Brian Molko und Stefan Olsdal sind nicht für euer Entertainment da. Auch wenn man Placebo das letzte Mal 2016 auf ausgedehnter Tour live in Deutschland erleben konnte und ihre letzte Platte „Loud Like Love“ bereits neun Jahre alt ist, kommen sie jetzt nicht mit Übereifer um die Ecke – weder auf dem frisch veröffentlichten Album „Never Let Me Go“, noch zur Release-Show auf der Bühne des Berliner Metropols. Die Band, die sich mittlerweile als Duo statt als Trio präsentiert, wählt das Understatement. Interviews geben Molko und Olsdal immer seltener; On Stage verzichteten sie nun gänzlich auf Ansagen. Keine Begrüßung und nach 17 Songs – mit „Running Up That Hill“ als Finale – kein Satz des Abschieds der beiden.
Doch Placebo sind keineswegs eine um Worte verlegene Gruppe. Sie wählen ihre Statements nur mit viel Bedacht aus. Sie sind komplett on point. In ihren Ansagen. In ihren Lyrics. In ihrem Durchziehen der gefühlten Zurückgenommenheit. Aber auch in der Tightness des Live-Sets. Und dafür muss man sie einfach lieben. Denn Placebo wird man niemals gefällig erleben. Und auch für ein reines Fan-Pleasing hat das Duo zu großen Respekt vor der eigenen Kunst.
So wunderte es kaum, dass Molko zu Beginn tatsächlich mit dem Album-Opener „Forever Chemicals“ ansetzte und auch im weiteren Verlauf des Konzertabends meist auf das Repertoire des neuen, achten Werkes zurückgriff. In der Vergangenheit ließ sich der Sänger, Gitarrist und Songschreiber häufiger zu negativen Aussagen über ältere Stücke hinreißen. Ein „Pure Morning“ wird man wohl so schnell nicht mehr von Brian Molko zu hören bekommen. Und auch bei diesem Quasi-Comeback-Gig in der Hauptstadt drückte sich der Trupp gerade mal „Protect Me From What I Want“ vom 2003er „Sleeping with Ghosts“ heraus. Doch die Live-Umsetzung machte die neue Dringlichkeit des Liedes umso mehr spürbar.
Unter reduzierter Beleuchtung prangerte die in London gegründete Band die Krankheit unserer Zeit an. Druckvoll und gleichzeitig klar beschwor Molko „and now we’re all alone“. Der Track bestand mühelos neben den 2022er Songs, die sich ebenfalls in großen Teilen von einer Unzufriedenheit im Privaten wie mit den gesellschaftlichen Gegebenheiten auseinandersetzen. Und wenn im vorderen Part der Show von Molko in „Hugz“ angemerkt wurde, dass er sich selbst nicht sehen möchte, dann passte – ob nun gewollt oder nicht – sein Auftritt mit getönter Brille und aufgrund des Schnauzers kaum erkennbarer Mimik perfekt dazu.

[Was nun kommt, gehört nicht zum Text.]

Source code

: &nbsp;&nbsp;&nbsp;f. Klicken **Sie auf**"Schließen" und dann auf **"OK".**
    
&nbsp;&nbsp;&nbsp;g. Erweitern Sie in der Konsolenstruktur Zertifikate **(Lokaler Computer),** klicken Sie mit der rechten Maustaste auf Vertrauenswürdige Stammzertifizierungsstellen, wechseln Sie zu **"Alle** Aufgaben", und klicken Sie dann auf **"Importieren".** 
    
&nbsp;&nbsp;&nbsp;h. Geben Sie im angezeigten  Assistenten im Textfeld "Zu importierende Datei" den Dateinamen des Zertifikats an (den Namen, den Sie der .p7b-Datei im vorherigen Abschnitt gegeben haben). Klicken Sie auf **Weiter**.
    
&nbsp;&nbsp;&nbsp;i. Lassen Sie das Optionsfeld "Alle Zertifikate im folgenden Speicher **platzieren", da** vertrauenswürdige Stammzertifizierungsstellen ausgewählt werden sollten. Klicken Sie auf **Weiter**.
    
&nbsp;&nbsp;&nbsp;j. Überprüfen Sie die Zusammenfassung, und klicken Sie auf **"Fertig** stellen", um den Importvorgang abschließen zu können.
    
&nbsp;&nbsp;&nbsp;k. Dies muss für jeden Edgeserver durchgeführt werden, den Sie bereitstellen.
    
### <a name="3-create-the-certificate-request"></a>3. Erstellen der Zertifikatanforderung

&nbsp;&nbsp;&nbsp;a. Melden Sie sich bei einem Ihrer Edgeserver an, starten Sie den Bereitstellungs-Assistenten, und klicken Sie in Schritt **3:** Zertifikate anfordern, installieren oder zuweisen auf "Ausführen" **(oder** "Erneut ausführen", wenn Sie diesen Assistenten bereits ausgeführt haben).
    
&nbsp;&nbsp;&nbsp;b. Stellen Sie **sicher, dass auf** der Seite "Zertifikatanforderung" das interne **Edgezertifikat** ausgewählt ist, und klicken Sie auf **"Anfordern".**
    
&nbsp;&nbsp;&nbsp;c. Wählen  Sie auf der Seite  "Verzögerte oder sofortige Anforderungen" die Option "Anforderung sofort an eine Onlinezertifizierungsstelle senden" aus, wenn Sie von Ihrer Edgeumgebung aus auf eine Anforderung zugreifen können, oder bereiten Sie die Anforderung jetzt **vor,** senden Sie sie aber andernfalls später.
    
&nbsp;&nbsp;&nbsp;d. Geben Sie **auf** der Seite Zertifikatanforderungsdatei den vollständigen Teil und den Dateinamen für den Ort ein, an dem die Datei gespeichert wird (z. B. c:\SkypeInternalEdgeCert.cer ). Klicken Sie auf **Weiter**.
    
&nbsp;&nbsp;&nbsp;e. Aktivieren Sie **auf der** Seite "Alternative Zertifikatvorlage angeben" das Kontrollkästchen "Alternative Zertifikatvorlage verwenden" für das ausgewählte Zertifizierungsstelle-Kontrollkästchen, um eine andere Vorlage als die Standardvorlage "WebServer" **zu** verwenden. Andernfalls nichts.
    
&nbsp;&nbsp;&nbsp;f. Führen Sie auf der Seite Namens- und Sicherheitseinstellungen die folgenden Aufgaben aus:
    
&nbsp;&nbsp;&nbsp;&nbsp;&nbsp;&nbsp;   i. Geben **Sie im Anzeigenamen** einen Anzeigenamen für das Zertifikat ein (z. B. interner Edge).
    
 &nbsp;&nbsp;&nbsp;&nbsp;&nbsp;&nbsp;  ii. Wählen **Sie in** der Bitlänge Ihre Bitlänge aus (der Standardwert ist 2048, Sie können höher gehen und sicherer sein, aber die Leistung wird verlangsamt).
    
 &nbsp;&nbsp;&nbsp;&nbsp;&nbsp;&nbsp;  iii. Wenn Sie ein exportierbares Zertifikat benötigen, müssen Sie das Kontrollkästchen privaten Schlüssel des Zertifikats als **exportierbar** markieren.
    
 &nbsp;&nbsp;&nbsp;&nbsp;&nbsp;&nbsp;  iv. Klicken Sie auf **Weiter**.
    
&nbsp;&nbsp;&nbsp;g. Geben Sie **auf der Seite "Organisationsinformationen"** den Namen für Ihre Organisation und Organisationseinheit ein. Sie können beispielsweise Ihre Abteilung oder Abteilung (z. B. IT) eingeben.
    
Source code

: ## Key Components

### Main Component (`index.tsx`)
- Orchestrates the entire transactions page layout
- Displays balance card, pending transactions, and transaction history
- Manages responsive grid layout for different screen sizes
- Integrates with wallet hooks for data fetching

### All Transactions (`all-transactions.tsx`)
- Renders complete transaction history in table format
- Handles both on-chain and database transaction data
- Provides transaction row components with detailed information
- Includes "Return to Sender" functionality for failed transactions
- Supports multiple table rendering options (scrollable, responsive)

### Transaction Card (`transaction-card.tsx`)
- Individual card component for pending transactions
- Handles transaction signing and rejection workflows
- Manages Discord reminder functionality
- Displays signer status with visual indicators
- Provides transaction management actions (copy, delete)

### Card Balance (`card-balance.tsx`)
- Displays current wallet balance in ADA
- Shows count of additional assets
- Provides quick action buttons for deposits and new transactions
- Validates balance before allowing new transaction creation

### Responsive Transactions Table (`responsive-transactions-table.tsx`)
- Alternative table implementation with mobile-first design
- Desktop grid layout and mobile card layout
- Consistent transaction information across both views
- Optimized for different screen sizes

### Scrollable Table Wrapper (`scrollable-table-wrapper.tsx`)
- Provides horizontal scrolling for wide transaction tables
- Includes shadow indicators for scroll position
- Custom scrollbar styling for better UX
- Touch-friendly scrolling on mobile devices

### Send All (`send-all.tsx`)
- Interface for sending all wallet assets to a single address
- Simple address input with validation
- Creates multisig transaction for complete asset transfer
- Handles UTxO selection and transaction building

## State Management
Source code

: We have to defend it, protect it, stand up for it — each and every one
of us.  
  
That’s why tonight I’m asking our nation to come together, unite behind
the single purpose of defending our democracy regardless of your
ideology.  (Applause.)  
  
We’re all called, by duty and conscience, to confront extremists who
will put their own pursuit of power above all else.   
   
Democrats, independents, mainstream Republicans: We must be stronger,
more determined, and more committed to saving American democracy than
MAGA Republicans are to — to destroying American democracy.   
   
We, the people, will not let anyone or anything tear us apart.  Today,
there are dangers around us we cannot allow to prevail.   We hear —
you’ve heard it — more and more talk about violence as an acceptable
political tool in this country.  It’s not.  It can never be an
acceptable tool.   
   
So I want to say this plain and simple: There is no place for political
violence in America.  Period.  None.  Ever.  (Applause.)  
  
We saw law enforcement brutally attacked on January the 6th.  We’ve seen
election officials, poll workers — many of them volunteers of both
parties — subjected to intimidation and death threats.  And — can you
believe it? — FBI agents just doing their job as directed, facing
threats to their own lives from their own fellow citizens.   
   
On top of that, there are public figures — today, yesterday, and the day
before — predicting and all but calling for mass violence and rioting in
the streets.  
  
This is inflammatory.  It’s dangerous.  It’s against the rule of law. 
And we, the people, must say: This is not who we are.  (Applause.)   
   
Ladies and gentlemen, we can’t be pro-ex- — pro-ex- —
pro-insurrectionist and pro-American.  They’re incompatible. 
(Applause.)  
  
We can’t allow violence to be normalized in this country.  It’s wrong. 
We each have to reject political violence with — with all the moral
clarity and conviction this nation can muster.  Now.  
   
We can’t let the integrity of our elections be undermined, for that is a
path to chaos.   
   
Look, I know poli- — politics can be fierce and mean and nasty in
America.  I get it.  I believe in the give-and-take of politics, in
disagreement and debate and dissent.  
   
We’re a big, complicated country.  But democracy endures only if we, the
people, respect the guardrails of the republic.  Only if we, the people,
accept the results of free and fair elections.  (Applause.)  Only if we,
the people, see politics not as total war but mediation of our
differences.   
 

Das Publikum feierte Placebo für seine musikalische Direktheit an diesem Freitagabend bedingungslos. Bei der aktuellen Single „Happy Birthday in the Sky“ wurde genauso mitgesungen wie bei der „Loud Like Love“-Auskopplung „Too Many Friends“. Aber auch ein aus vielen moody Momenten bestehender Song wie „Fix Yourself“ ließ keine Ruhe in die tanzwütige Masse kommen. Hände wurden in die Höhen des wirklich enorm prunkvoll wirkenden Westberliner Metropols gereckt, Pärchen umschlungen sich euphorisch und spätestens beim Kate-Bush-Cover schlossen so einige beim inbrünstigen Mitsingen ihre Augen.
Und natürlich hatten Molko und Olsdal trotz inhaltlicher Frustriertheit beziehungsweise Reserviertheit auch richtig Bock auf die Show. Keine Frage. Immer wieder spielten sie sich oder ihre mitgebrachte Band fordernd an, gingen in ihren Röhrenhosen so weit es ging in die Knie, um gleich im Anschluss wieder die Arme nach oben zu werfen und zum Mitklatschen zu animieren. Die Wiedersehensfreude war auf jeden Fall beidseitig. Und genau das macht die Band ja so aus. Sie machen nichts, nur um irgendwen bei der Stange zu halten. Sie spielen, worauf sie gerade Lust haben. Lassen die LED-Leuchten an der richtigen Stelle auch mal in den Farben der Ukraine-Flagge erstrahlen und verdeutlichen so – ihnen ist das hier wichtig. Sie wollen das nur auf ihre eigene Art und Weise zeigen.